Your reply should repeat all records verbatim and contain no images.

*** EXCERPTED DATA ***

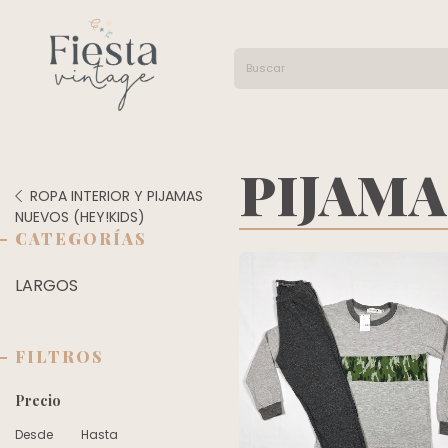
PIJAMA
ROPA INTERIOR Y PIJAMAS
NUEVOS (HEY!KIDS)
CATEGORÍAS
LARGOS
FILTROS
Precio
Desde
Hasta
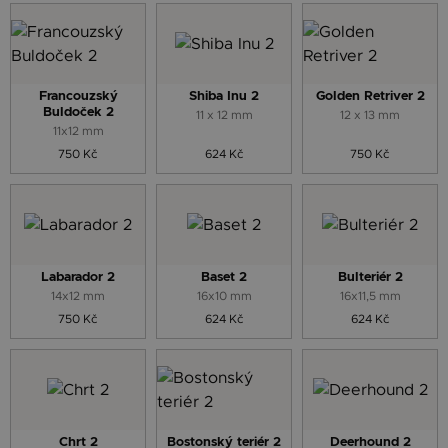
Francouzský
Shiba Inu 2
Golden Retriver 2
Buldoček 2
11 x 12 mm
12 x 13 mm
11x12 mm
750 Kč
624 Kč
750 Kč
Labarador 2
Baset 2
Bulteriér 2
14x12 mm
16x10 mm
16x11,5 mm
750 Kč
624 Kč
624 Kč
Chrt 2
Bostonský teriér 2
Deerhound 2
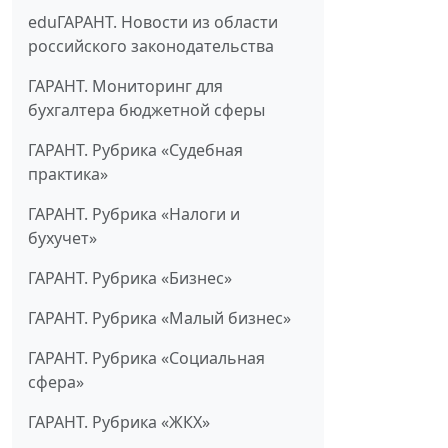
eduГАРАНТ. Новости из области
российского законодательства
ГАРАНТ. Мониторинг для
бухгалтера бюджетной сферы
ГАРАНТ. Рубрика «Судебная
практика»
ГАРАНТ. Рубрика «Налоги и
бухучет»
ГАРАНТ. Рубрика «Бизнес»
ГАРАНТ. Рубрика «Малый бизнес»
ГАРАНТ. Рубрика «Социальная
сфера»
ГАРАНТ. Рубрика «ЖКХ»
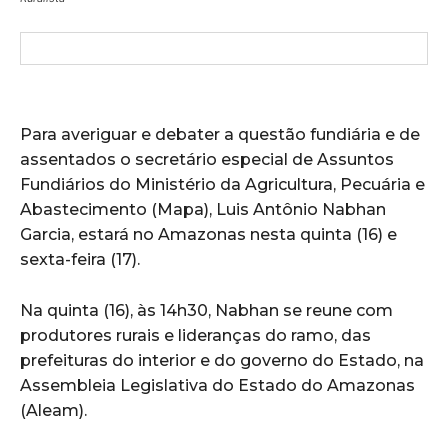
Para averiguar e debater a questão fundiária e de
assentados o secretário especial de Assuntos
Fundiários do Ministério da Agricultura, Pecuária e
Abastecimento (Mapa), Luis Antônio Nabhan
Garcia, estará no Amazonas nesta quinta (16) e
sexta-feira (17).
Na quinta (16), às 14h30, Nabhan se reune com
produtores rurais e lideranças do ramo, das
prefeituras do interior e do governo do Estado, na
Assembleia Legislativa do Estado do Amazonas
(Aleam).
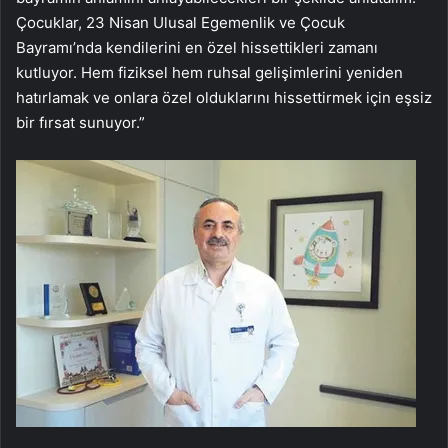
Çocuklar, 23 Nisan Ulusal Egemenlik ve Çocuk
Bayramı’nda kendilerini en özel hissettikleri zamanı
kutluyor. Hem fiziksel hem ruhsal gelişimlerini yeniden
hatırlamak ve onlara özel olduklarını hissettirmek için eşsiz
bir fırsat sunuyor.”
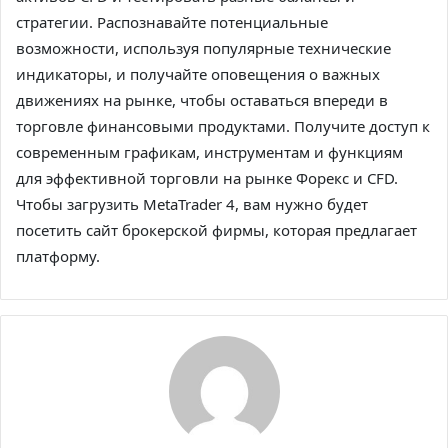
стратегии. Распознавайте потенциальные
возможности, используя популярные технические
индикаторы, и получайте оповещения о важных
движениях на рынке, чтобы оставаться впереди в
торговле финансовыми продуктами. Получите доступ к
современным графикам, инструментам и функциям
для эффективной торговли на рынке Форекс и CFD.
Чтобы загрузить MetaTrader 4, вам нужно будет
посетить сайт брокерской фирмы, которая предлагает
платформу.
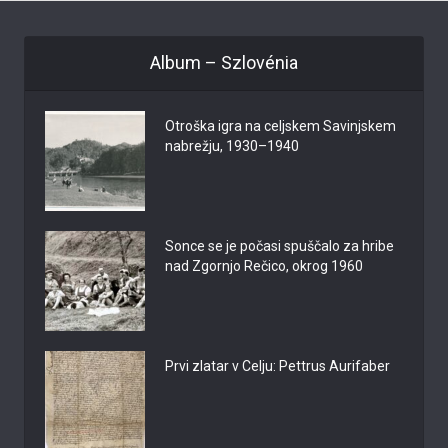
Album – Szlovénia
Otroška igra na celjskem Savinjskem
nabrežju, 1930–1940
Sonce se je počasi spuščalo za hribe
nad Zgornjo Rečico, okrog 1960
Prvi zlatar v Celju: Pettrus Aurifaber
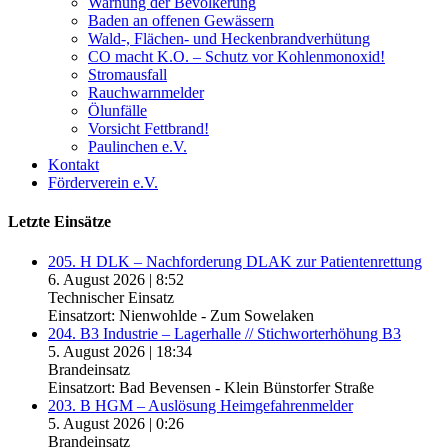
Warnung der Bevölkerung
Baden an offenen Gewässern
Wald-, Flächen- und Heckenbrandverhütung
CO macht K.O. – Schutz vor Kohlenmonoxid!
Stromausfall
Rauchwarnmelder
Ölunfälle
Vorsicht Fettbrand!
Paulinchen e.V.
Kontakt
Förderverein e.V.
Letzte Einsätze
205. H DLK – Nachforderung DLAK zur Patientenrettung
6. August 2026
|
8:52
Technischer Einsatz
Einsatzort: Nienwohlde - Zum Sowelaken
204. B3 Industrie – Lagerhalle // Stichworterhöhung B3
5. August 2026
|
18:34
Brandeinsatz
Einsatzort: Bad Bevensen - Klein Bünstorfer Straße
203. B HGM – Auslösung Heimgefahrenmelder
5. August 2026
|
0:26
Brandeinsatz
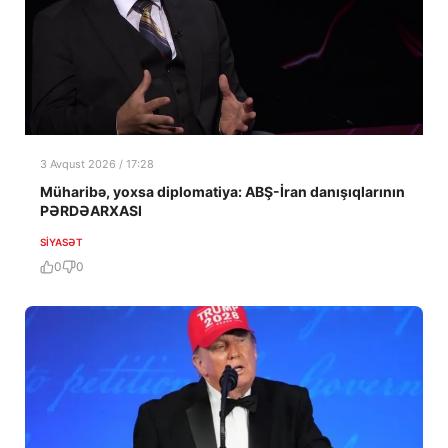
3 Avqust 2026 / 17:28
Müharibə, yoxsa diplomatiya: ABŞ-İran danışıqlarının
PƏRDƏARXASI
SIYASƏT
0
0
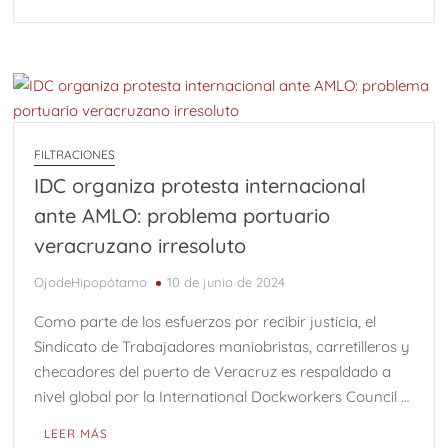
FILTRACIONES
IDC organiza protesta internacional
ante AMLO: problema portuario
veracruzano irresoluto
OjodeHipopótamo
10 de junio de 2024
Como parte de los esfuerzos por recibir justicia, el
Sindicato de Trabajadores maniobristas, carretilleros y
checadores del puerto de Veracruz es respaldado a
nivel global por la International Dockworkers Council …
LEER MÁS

*** End of EXCERPTED DATA ***

REPLY:
PIJAMA
ROPA INTERIOR Y PIJAMAS
NUEVOS (HEY!KIDS)
CATEGORÍAS
LARGOS
FILTROS
Precio
Desde
Hasta
Francouzský
Shiba Inu 2
Golden Retriver 2
Buldoček 2
11 x 12 mm
12 x 13 mm
11x12 mm
750 Kč
624 Kč
750 Kč
Labarador 2
Baset 2
Bulteriér 2
14x12 mm
16x10 mm
16x11,5 mm
750 Kč
624 Kč
624 Kč
Chrt 2
Bostonský teriér 2
Deerhound 2
eduГАРАНТ. Новости из области
российского законодательства
ГАРАНТ. Мониторинг для
бухгалтера бюджетной сферы
ГАРАНТ. Рубрика «Судебная
практика»
ГАРАНТ. Рубрика «Налоги и
бухучет»
ГАРАНТ. Рубрика «Бизнес»
ГАРАНТ. Рубрика «Малый бизнес»
ГАРАНТ. Рубрика «Социальная
сфера»
ГАРАНТ. Рубрика «ЖКХ»
Para averiguar e debater a questão fundiária e de
assentados o secretário especial de Assuntos
Fundiários do Ministério da Agricultura, Pecuária e
Abastecimento (Mapa), Luis Antônio Nabhan
Garcia, estará no Amazonas nesta quinta (16) e
sexta-feira (17).
Na quinta (16), às 14h30, Nabhan se reune com
produtores rurais e lideranças do ramo, das
prefeituras do interior e do governo do Estado, na
Assembleia Legislativa do Estado do Amazonas
(Aleam).
Çocuklar, 23 Nisan Ulusal Egemenlik ve Çocuk
Bayramı’nda kendilerini en özel hissettikleri zamanı
kutluyor. Hem fiziksel hem ruhsal gelişimlerini yeniden
hatırlamak ve onlara özel olduklarını hissettirmek için eşsiz
bir fırsat sunuyor.”
стратегии. Распознавайте потенциальные
возможности, используя популярные технические
индикаторы, и получайте оповещения о важных
движениях на рынке, чтобы оставаться впереди в
торговле финансовыми продуктами. Получите доступ к
современным графикам, инструментам и функциям
для эффективной торговли на рынке Форекс и CFD.
Чтобы загрузить MetaTrader 4, вам нужно будет
посетить сайт брокерской фирмы, которая предлагает
платформу.
Album – Szlovénia
Otroška igra na celjskem Savinjskem
nabrežju, 1930–1940
Sonce se je počasi spuščalo za hribe
nad Zgornjo Rečico, okrog 1960
Prvi zlatar v Celju: Pettrus Aurifaber
Warnung der Bevölkerung
Baden an offenen Gewässern
Wald-, Flächen- und Heckenbrandverhütung
CO macht K.O. – Schutz vor Kohlenmonoxid!
Stromausfall
Rauchwarnmelder
Ölunfälle
Vorsicht Fettbrand!
Paulinchen e.V.
Kontakt
Förderverein e.V.
Letzte Einsätze
205. H DLK – Nachforderung DLAK zur Patientenrettung
6. August 2026
|
8:52
Technischer Einsatz
Einsatzort: Nienwohlde - Zum Sowelaken
204. B3 Industrie – Lagerhalle // Stichworterhöhung B3
5. August 2026
|
18:34
Brandeinsatz
Einsatzort: Bad Bevensen - Klein Bünstorfer Straße
203. B HGM – Auslösung Heimgefahrenmelder
5. August 2026
|
0:26
Brandeinsatz
3 Avqust 2026 / 17:28
Müharibə, yoxsa diplomatiya: ABŞ-İran danışıqlarının
PƏRDƏARXASI
SIYASƏT
0
0
FILTRACIONES
IDC organiza protesta internacional
ante AMLO: problema portuario
veracruzano irresoluto
OjodeHipopótamo
10 de junio de 2024
Como parte de los esfuerzos por recibir justicia, el
Sindicato de Trabajadores maniobristas, carretilleros y
checadores del puerto de Veracruz es respaldado a
nivel global por la International Dockworkers Council …
LEER MÁS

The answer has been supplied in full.